Veterans Court Now Available for Vets Charged with Federal Crimes in Montana
HELENA – Chief U.S. District Court Judge Dana L. Christensen, Chief Montana District Court Judge Gregory G. Pinski and U.S. Attorney Mike Cotter, are pleased to announce that qualifying veterans charged with federal crimes are now eligible to participate in Veterans Court, an alternative to prison. The announcement results from a collaborative agreement that allows qualified veterans in the federal system to enroll in the Montana Eighth Judicial District Veterans Court, which has been operational since 2013 for veterans accused of state and local crimes.
"Judge Greg Pinski of the Eighth Judicial District has created a model Veterans Court,” said Chief U.S. District Court Judge Dana L. Christensen. “The Montana District Federal Court welcomes the opportunity to be a partner in this effort, and to be able to provide this option to veterans who have been charged with federal crimes."
“Too many veterans are winding up in the criminal justice system suffering from mental illness, cognitive impairment and substance abuse. They cannot cope with the invisible wounds of war on their own, and the Veterans Court gives them an opportunity for treatment and restoration,” said Chief Montana District Court Judge Pinski. “The collaborative approach between the Montana federal and state courts to treating veteran offenders is unique and it will greatly expand treatment opportunities for Montana’s justice-involved veterans.”
In 2014, the United States Department of Justice awarded the Veterans Court nearly $300,000 to build and expand the program. The Veterans Court reduces crime, enhances public safety, saves taxpayer costs, and enriches lives by facilitating sobriety, treating mental health conditions, improving social relationships, and promoting lifelong stability for veteran offenders in the community.

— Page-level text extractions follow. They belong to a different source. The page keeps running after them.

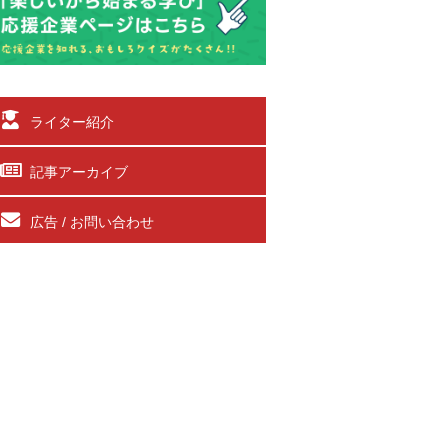
ライター紹介
記事アーカイブ
広告 / お問い合わせ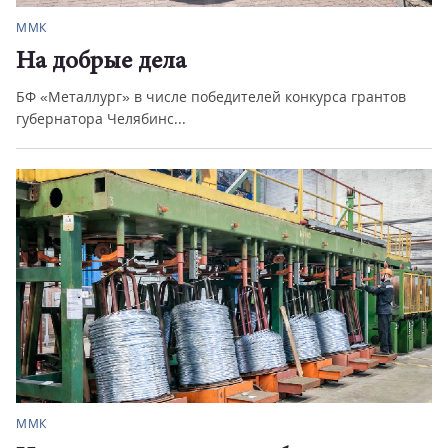
ММК
На добрые дела
БФ «Металлург» в числе победителей конкурса грантов
губернатора Челябинс...
ММК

The program is a joint effort between the courts, community treatment providers, the U.S. Department of Veterans Affairs, and volunteer mentors.
“Veterans are returning to Montana every day,” said Montana U.S. Attorney Mike Cotter. “We look forward to utilizing Veterans Court in federal cases so that qualifying veterans can get structured treatment and return to their lives and families in Montana.”
Veterans Court requires enrollees to engage in intensive multi-stage professional counseling and treatment for issues involving substance abuse, mental health, disability, finances, and other difficulties, including those related to their military service. They must also abide by strict conditions, follow rigorous treatment plans, and attend scheduled hearings before a judge. Veterans accused of federal crimes will now have the same opportunity to enroll in the program as part of their federal cases if they meet certain criteria and have not already been convicted of violent or sexual offenses.
In 2004, the Bureau of Justice Statistics released a report stating that approximately ten percent of state prison inmates had prior military service. The Bureau also estimated that 140,000 veterans were in state and federal prison. According to a Congressional Budget Report and the Rand Corporation, one veteran in five of the Iraq and Afghanistan wars is diagnosed with Posttraumatic Stress Disorder (PTSD) and nearly twenty percent report experiencing a traumatic brain injury during deployment. An estimated thirty percent of Vietnam veterans have PTSD.
A Department of Veterans Affairs study determined that from 1999 through 2010, between 18 and 22 veterans commit suicide each day in the United States. “The suicide rate alone is justification to help justice-involved veterans,” Pinski emphasized.